Tout comme la Directive qu’elle transpose, le présent projet de loi contient dans ses annexes I, II et III des listes de variables et de facteurs de risques potentiellement plus faible ou plus élevés que les entités assujetties doivent prendre en considération dans leur évaluation globale des risques. Elles doivent également tenir compte des résultats pertinent de l’évaluation supranationale des risques affectant l’Union européenne qui doit être établie par la Commission européenne conformément à la Directive 2015/849, ainsi que de ceux de l’évaluation nationale des risque prévue à l’article 68 du projet de loi.

En ce qui concerne les entités assujetties qui relèvent du secteur financier, il y aura également lieu qu’elles tiennent compte de l’avis sur les risques de BC/FT pesant sur le secteur financier de l'Union, que les AES devront formuler en vertu de l’article 6, paragraphe 5, de la Directive 2015/849, ainsi que des « orientations » que les AES devront publier concernant les facteurs de risques plus faibles (par application de l’article 17 de la Directive) et plus élevés (par application de l’article 18, paragraphe 4, de la Directive).

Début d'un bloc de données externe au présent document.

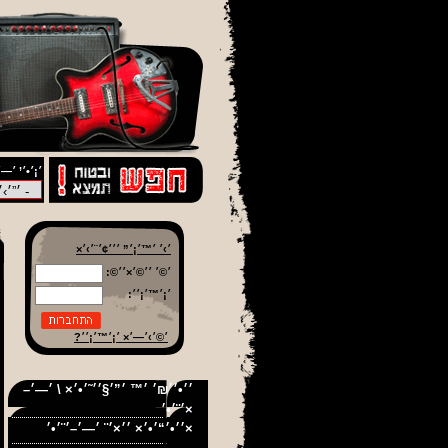
׳¡׳•׳’ ׳—׳
׳›׳ ׳™׳¡׳” ׳׳׳¢׳¨׳›׳×
׳©׳ ׳׳©׳×׳׳©:
׳¡׳™׳¡׳׳:
׳©׳›׳—׳× ׳¡׳™׳¡׳׳?
׳׳•׳׳₪׳ ׳™ ׳”׳§׳׳˜׳•׳× \ ׳—׳–
׳¨׳•׳×
׳׳•׳“׳•׳× ׳׳×׳¨ ׳—׳–׳¨׳•׳×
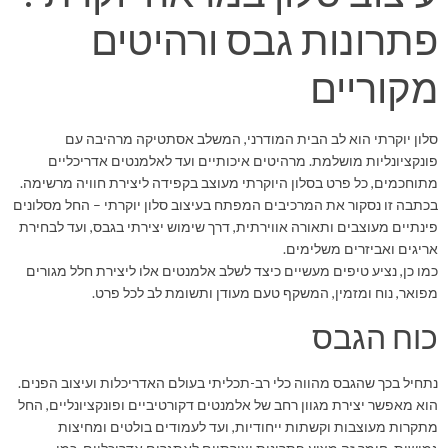
פתרונות גבס ורהיטים
מקוריים
סלון יוקרתי הוא לב הבית המודרני, המשלב אסתטיקה מרהיבה עם
פונקציונליות מושלמת. מרהיטים איכותיים ועד לאלמנטים אדריכליים
מתוחכמים, כל פרט בסלון היוקרתי מעוצב בקפידה ליצירת חוויה מרשימה.
בכתבה זו נסקור את המרכיבים המפתח בעיצוב סלון יוקרתי – החל מסלונים
פינתיים מעוצבים ותאורה אווירתית, דרך שימוש יצירתי בגבס, ועד לבחירת
אריגים ואביזרים משלימים.
כמו כן, נציע טיפים מעשיים כיצד לשלב אלמנטים אלו ליצירת חלל מגורים
מפואר, נוח ומזמין, המשקף טעם מעודן ותשומת לב לכל פרט.
כוח הגבס
נתחיל בכך שהגבס מהווה כלי רב-תכליתי בעולם האדריכלות ועיצוב הפנים.
הוא מאפשר יצירת מגוון רחב של אלמנטים דקורטיביים ופונקציונליים, החל
מתקרות מעוצבות וקשתות ייחודיות, ועד לעמודים בולטים ומחיצות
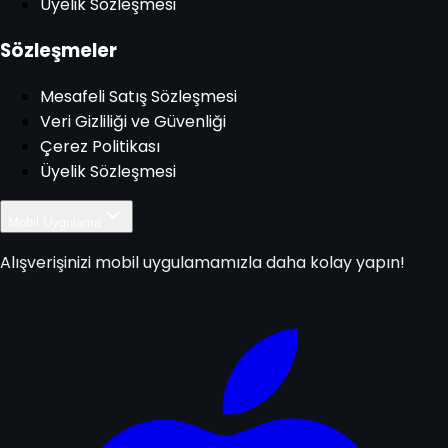
Üyelik Sözleşmesi
Sözleşmeler
Mesafeli Satış Sözleşmesi
Veri Gizliliği ve Güvenliği
Çerez Politikası
Üyelik Sözleşmesi
Mobil Uygulama
Alışverişinizi mobil uygulamamızla daha kolay yapın!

Cette évaluation globale des risques constituera une pièce essentielle pour permettre aux entités assujetties de justifier la pertinence des mesures organisationnelles qu’elles adoptent et mettent en œuvre conformément au Titre Ier ci-dessus, et pour s’assurer ainsi de la pertinence des évaluations individuelles des risques requises par application de l’article 19, § 2, du présent projet de loi.

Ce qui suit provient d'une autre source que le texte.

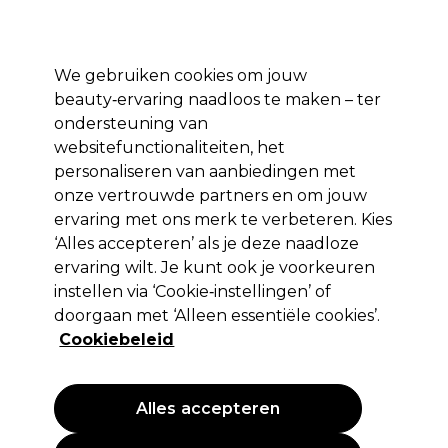
Profiteer van 10% extra korting op je 1e online bestelling met code:
PRO10
Aanmelden
We gebruiken cookies om jouw
beauty‑ervaring naadloos te maken – ter
Merken
Deals ⭐
Haar
Elektra
Salon interieur
Beauty
ondersteuning van
websitefunctionaliteiten, het
Volgende dag geleverd*
Na verzending, maandag t/m vrijdag
personaliseren van aanbiedingen met
onze vertrouwde partners en om jouw
ervaring met ons merk te verbeteren. Kies
ASP
‘Alles accepteren’ als je deze naadloze
ASP Nagelvijl Red Tiflon 80
ervaring wilt. Je kunt ook je voorkeuren
instellen via ‘Cookie‑instellingen’ of
(
0
)
doorgaan met ‘Alleen essentiële cookies’.
2,15 €
EXCL BTW
(PROFESSIONELE PRIJS)
Cookiebeleid
(
2,60 €
incl. BTW)
Alles accepteren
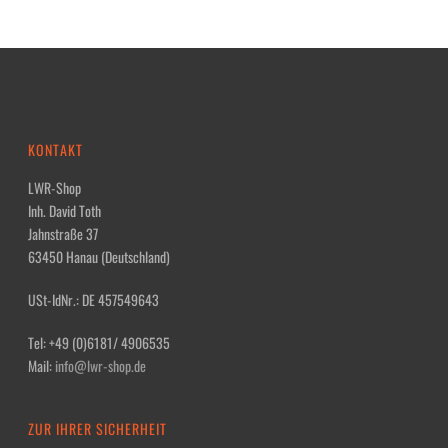
KONTAKT
LWR-Shop
Inh. David Toth
Jahnstraße 37
63450 Hanau (Deutschland)
USt-IdNr.: DE 457549643
Tel: +49 (0)6181/ 4906535
Mail:
info@lwr-shop.de
ZUR IHRER SICHERHEIT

On notera cependant que selon l’alinéa 1er de l’article 16 en projet, les mesures à prendre pour procéder à cette évaluation globale des risques doivent être proportionnées à la nature et à la taille de l’entité assujettie qui y procède.

Article 17

L’article 17 en projet précise que l’évaluation globale des risques doit être documentée, mise à jour et tenue à la disposition des autorités de contrôle, et que les entités assujetties doivent être en mesure de démontrer à ces dernières que les mesures organisationnelles qu’elles ont adoptées et qu’elles appliquent sont appropriées pour réduire les risques de BC/FT qu’elles ont identifiés. 

Article 18

Enfin, l’article 18 en projet prévoit, tout comme l’article 8, paragraphe 2, de la Directive 2015/849 qu’il transpose, que les autorités de contrôle peuvent accorder des dérogations à l’obligation de procéder à l’évaluation  globale des risques. Ce pouvoir pourrait être utilisé soit au bénéfice d’une entité assujettie individuelle qui en ferait la demande, soit même, de l’initiative de l’autorité de contrôle, au bénéfice d’une catégorie d’entités assujetties qu’elle désignerait. Elle pourrait également ne concerner qu’une ou plusieurs activités déterminées. Toutefois, cette dérogation ne pourra être consentie que dans des situations dans lesquelles il peut être établi que la réalisation d’une évaluation globale des risques ne présente pas d’utilité réelle dans la mesure où, même en l’absence d’une telle évaluation, les risques de BC/FT sont effectivement bien connus et compris des entités assujetties.